Answer these from the article below on mobile homes for homeless families in Los Angeles:
1. How much did the city pay for the mobile homes?
2. How long would homeless families be allowed to stay in the trailers before moving into permanent housing?
3. At how many housing projects does the Housing Authority's new plan call for placing trailers?

▶ [PAGE TEXT]
______________________________
Los Angeles city officials, unable to find sites for 21 of the 102 mobile homes purchased as transitional housing for homeless families, are considering placing them on parking lots, backyards and other land owned by churches and synagogues.
Under a plan much like one that was set up by churches for Indochinese refugees in the 1970s, congregations would "adopt" homeless families assigned to the trailers by social agencies. The city would continue to own the trailers and would install utilities, but the religious groups--with the help of the agencies--would care for the families and help them find jobs and permanent housing, officials said.
Leaders of local social groups are contacting hundreds of churches, synagogues and other religious and community organizations to assess interest, while Mayor Tom Bradley's office is looking into zoning and other land-use issues that may arise. City officials and religious leaders said they hope to find sites for the trailers by mid-November, although they said complications such as neighborhood opposition could delay their actual placement.
"The mayor did a good thing in committing to the trailers," said the Rev. Eugene Boutilier, head of the Southern California Ecumenical Council and a proponent of the plan, "but there is no reason they all have to be on city-owned sites. Most of the food banks and shelters in this community have had religious sponsorship from the beginning."
The proposal calls for congregations to accept the trailers for three years and to enter into agreements with local social agencies to assist with counseling and other services. Homeless families would be allowed to stay in the trailers for six months before moving into permanent housing. Besides religious groups, sponsorship invitations are also being extended to community service organizations and college campus groups, Boutilier said.
Deputy Mayor Grace Davis, who oversees homeless programs for the city, said some churches and synagogues have already expressed interest. She described the proposal as an ideal way to get more people involved in helping the homeless.
"It will open up the neighborhoods to working with the (homeless) population," Davis said.
Since the city bought the two-and three-bedroom mobile homes for $1.4 million in July, it has run into numerous obstacles in its efforts to place them. A plan announced in August to put the trailers at several low-income housing projects collapsed after City Councilwoman Joan Milke Flores complained that her district would have to take too many of them.
Flores' district, which includes half of the low-income public housing units in the city, was slated to receive nearly three-quarters of the trailers.
Late last month, after several weeks of delicate negotiations, the Housing Authority unveiled a new plan that calls for placing 81 of the 102 trailers at nine of the city's 21 housing projects. Under that plan, none of trailers will be placed if residents of the adjacent housing projects object.
Since then, city officials have been hard-pressed to find locations for the remaining 21 trailers--let alone any others that might be rejected by residents of the housing projects. Joseph Gelletich, director of housing development for the Housing Authority, said the city has considered selling the leftover trailers to other cities.
"We haven't exhausted our efforts," Gelletich said. "We are trying to get some private parties to make land available. We can use all the help we can get."
______________________________
▶ [SOURCE MATERIAL]

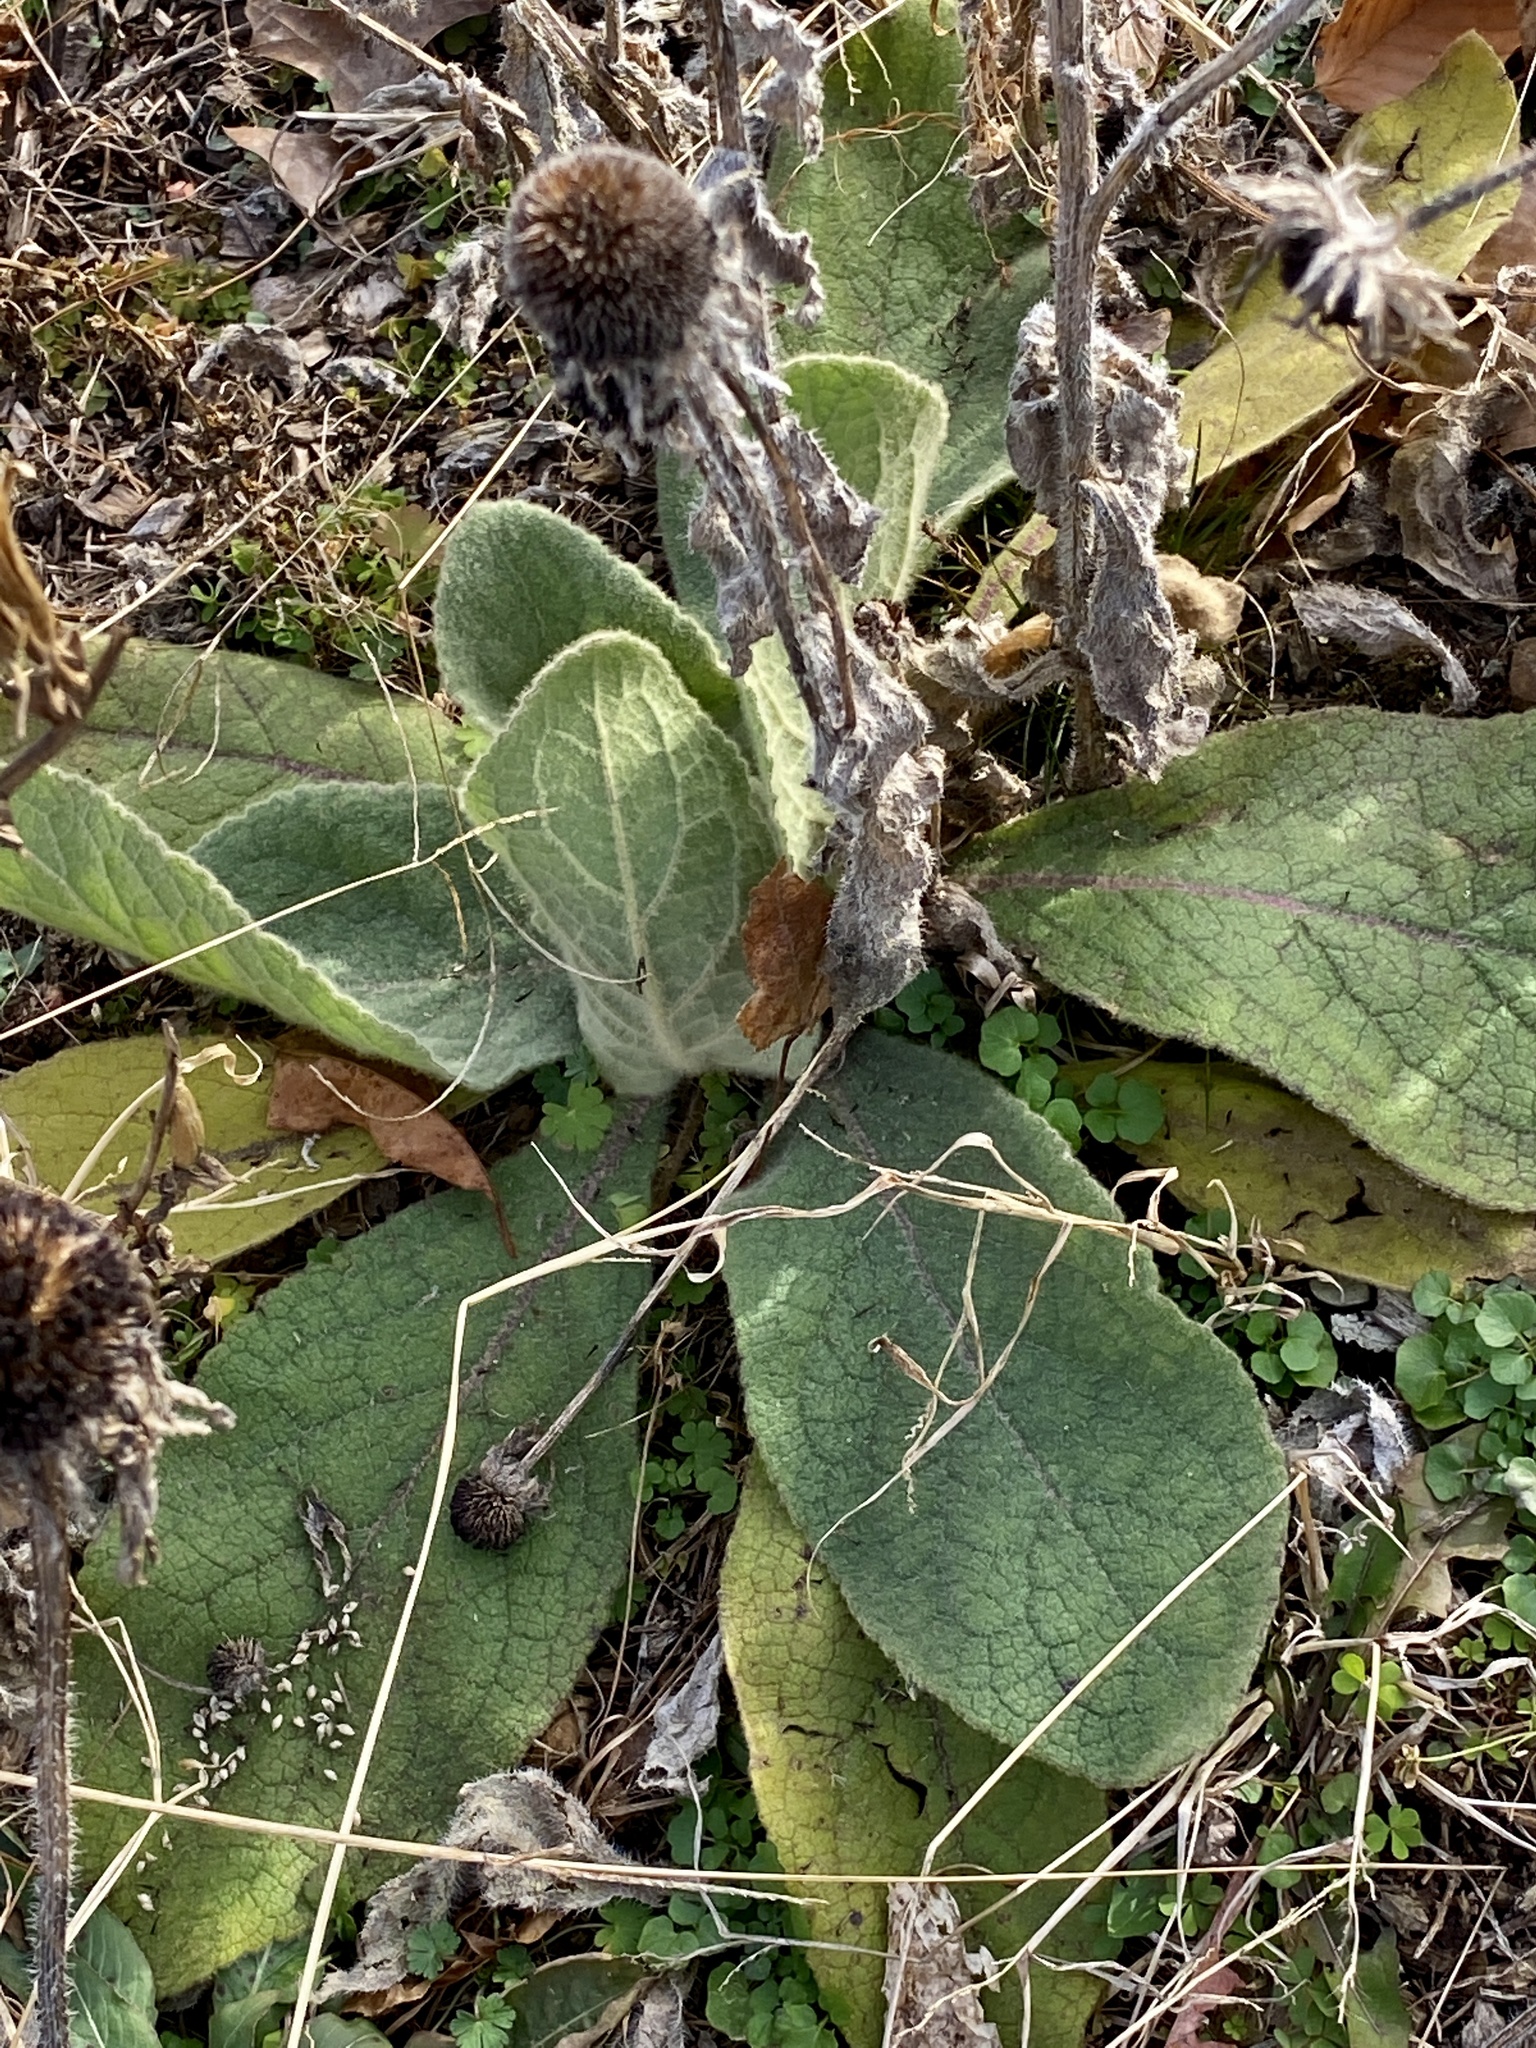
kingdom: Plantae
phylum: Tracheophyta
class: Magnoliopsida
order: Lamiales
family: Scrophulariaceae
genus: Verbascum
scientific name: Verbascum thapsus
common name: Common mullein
______________________________
▶ [SOLUTION TO THIS EXERCISE]
1. $1.4 million
2. Six months
3. Nine